## [AVAILABLE RECORDS]
::::::
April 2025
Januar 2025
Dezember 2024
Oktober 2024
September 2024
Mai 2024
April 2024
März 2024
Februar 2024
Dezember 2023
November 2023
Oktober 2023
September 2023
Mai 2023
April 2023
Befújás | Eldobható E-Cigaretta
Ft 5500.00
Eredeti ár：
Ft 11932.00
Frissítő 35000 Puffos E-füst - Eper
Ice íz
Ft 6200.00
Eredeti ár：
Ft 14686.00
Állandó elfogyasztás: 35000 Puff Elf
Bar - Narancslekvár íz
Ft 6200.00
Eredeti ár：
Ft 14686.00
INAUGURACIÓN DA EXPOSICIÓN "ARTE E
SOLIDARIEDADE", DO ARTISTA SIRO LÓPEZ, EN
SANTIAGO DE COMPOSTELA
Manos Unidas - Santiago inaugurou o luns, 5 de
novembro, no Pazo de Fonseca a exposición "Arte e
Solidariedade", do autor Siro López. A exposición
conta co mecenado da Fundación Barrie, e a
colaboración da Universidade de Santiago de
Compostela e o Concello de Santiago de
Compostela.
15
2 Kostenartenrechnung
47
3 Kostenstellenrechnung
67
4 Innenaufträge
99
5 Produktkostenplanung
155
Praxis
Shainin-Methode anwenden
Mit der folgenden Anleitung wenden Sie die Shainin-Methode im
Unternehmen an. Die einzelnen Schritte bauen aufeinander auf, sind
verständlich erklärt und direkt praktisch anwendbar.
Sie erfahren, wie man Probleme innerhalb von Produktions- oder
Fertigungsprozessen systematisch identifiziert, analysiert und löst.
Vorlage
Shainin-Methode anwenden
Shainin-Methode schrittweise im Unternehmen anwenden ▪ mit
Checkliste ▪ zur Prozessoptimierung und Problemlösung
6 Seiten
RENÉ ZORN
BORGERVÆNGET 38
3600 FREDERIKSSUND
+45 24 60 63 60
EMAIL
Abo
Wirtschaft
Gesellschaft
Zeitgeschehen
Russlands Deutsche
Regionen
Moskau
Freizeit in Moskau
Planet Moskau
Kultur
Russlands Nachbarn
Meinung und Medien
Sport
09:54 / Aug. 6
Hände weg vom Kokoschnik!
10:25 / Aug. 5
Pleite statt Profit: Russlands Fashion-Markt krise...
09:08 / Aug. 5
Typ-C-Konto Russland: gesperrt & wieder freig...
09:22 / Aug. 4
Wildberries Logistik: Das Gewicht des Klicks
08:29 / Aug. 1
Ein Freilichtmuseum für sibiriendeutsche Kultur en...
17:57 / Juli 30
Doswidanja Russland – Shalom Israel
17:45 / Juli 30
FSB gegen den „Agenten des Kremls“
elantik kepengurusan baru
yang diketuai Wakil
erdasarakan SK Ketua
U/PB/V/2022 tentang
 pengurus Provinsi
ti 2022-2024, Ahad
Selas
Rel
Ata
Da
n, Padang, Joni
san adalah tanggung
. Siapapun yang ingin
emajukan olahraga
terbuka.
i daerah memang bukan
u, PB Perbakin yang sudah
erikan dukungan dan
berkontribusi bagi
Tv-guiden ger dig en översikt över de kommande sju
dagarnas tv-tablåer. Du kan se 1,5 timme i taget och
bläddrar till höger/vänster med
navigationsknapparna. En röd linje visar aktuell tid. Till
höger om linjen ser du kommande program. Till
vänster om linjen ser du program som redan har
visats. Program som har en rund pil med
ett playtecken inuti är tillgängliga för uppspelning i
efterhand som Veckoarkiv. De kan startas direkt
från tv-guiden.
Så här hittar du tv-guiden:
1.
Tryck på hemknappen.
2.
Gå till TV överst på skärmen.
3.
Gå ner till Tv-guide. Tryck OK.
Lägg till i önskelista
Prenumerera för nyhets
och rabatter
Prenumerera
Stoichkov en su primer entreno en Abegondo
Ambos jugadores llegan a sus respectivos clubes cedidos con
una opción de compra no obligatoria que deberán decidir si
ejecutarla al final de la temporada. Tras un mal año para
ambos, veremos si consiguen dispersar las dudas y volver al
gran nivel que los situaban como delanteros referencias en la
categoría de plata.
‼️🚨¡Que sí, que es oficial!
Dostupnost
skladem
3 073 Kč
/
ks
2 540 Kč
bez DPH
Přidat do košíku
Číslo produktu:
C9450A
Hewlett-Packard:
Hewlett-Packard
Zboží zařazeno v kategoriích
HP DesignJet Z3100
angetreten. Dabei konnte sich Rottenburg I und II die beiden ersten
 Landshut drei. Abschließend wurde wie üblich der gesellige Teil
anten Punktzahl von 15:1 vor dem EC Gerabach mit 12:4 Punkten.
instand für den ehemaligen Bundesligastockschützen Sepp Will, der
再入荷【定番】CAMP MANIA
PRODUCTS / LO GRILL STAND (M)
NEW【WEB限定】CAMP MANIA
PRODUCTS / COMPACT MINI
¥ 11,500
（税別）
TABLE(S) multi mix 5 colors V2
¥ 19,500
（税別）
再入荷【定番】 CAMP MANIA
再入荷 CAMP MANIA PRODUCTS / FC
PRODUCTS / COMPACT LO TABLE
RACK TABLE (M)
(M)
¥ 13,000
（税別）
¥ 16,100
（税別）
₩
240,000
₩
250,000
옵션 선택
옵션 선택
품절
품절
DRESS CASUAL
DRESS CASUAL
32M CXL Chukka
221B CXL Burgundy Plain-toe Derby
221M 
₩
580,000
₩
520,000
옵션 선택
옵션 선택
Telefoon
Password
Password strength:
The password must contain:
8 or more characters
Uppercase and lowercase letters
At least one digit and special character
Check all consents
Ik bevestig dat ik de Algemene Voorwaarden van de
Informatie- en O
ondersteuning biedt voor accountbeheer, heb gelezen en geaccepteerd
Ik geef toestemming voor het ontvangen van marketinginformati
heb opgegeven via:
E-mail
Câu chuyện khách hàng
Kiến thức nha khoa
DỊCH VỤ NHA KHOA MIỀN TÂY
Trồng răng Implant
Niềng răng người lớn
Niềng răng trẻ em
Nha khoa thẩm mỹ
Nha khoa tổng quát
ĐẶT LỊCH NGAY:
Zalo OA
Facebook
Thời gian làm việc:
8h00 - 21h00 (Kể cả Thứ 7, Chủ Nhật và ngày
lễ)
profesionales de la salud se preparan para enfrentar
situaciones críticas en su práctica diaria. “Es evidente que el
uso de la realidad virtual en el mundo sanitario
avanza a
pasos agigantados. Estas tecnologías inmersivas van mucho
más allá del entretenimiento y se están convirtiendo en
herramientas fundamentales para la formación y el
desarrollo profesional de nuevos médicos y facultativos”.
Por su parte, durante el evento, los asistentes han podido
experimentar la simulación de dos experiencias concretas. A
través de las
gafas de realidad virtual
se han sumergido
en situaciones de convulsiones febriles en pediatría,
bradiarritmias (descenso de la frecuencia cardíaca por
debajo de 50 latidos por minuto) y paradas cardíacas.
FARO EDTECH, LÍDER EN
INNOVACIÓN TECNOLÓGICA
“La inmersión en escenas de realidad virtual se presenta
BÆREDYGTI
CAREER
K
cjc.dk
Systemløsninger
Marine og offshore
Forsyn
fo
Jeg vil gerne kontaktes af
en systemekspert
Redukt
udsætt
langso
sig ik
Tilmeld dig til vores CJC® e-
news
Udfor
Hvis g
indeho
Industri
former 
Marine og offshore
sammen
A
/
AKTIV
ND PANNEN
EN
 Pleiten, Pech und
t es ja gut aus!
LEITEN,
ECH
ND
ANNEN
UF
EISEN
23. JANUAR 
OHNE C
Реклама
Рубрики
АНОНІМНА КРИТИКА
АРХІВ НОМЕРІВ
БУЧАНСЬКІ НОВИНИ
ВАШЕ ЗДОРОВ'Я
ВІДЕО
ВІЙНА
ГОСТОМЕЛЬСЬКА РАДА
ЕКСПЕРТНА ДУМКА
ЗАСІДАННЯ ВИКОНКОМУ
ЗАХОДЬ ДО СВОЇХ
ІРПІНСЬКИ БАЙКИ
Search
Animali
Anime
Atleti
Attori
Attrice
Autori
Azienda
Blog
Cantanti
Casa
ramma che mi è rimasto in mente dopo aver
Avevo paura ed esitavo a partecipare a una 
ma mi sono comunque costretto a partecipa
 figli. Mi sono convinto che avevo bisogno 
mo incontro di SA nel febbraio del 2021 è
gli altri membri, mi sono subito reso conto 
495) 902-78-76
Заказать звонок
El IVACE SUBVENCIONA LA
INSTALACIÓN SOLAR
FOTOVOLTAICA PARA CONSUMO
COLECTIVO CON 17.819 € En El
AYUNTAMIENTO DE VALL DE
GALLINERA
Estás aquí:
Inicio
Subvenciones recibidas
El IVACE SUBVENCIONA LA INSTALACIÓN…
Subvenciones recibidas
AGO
::::::
## [EXERCISE INSTRUCTIONS]
Work through the entries, filtering for the string "sono", and copy each line that holds it.

## [RESULT OF THE EXERCISE]
ma mi sono comunque costretto a partecipa
 figli. Mi sono convinto che avevo bisogno 
gli altri membri, mi sono subito reso conto 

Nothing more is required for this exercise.